The day's proceedings opened with a paper by Nigel Spivey (Cambridge) exploring the contribution of Sir Ernst Gombrich (the only living figure to be discussed at the conference). His paper situated the art historian against the backdrop of the Vienna school and pointed to the work of Karl Popper and fellow émigré, Sigmund Freud, as early influences. Anthony Snodgrass (Cambridge) offered a psychological insight into the personality of John Beazley, contrasting the scholar's hedonistic and homoerotic experiences as a young man at Oxford, with the austere scholarly persona which he was later to develop in his work on Greek vase painting. Geoffrey Waywell (King's College, London) gave a paper which addressed Bernard Ashmole's use of casts and photographs in the study of ancient sculpture, particularly in reuniting sculptural fragments housed in different European collections.

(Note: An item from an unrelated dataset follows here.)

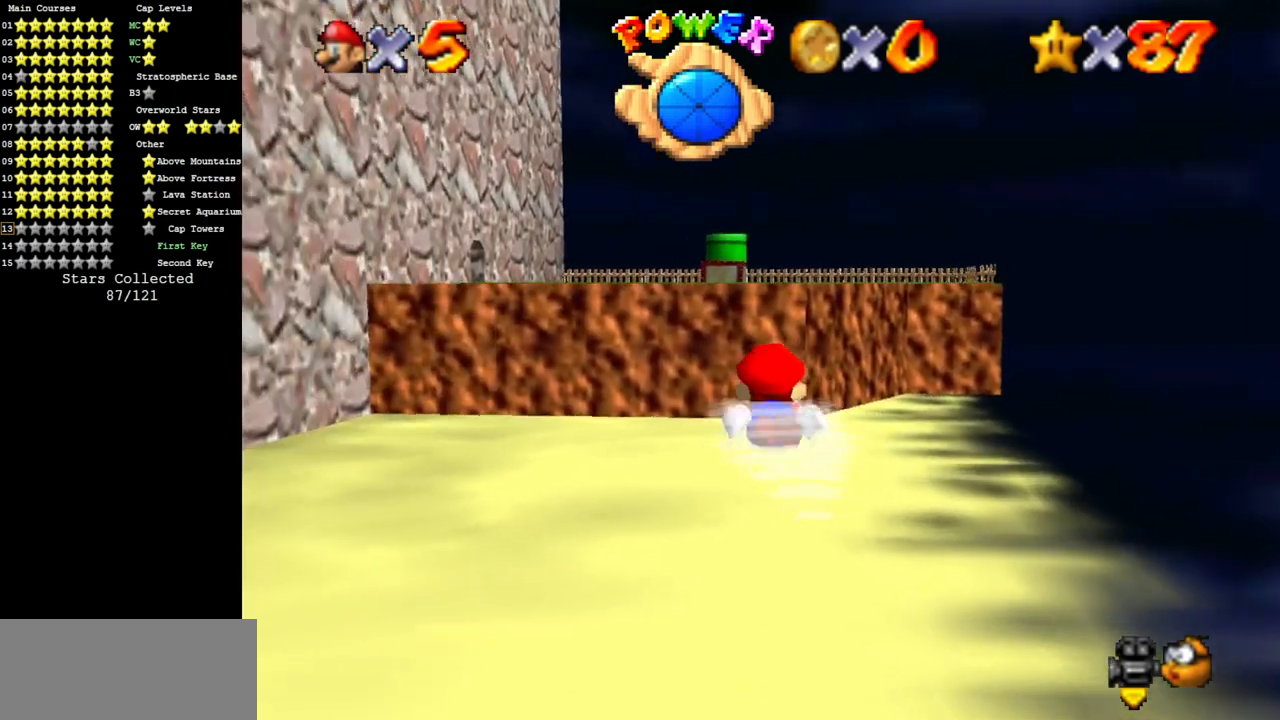
{"buttons": [], "left_stick": "center", "events": [[100, "left_stick", "left"], [116, "A", "down"], [267, "left_stick", "center"], [367, "A", "up"]]}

Having focused in the morning on the legacy of Greek art, the afternoon session turned to Rome. Mary Beard (Cambridge) showed how Eugénie Strong's contribution to the study of classical art history extended far beyond that of the translator of Fürtwangler's Masterpieces of Greek Sculpture. Drawing on the unpublished letters of Strong and her contemporaries, Beard suggested that Strong was one of the first of our classical art historians to apply Morelli's methodology to the study of ancient sculpture. Marcello Barbanera (La Sapienza, Rome), who is currently writing a biography of Bianchi Bandinelli, revealed Alois Riegl and Kaschnitz von Weinberg as early inþuences on the Italian art historian, best known for his marxist theory of bipolarity in Roman art. Finally, Jas' Elsner (Oxford) looked at Riegl as a pioneer of viewing and relativism, exploring his attempt to write objective art history which would also embrace the idea of subjectivity.
After the papers there followed a discussion which raised issues such as the development of the 'professional' study of classics in the nineteenth century.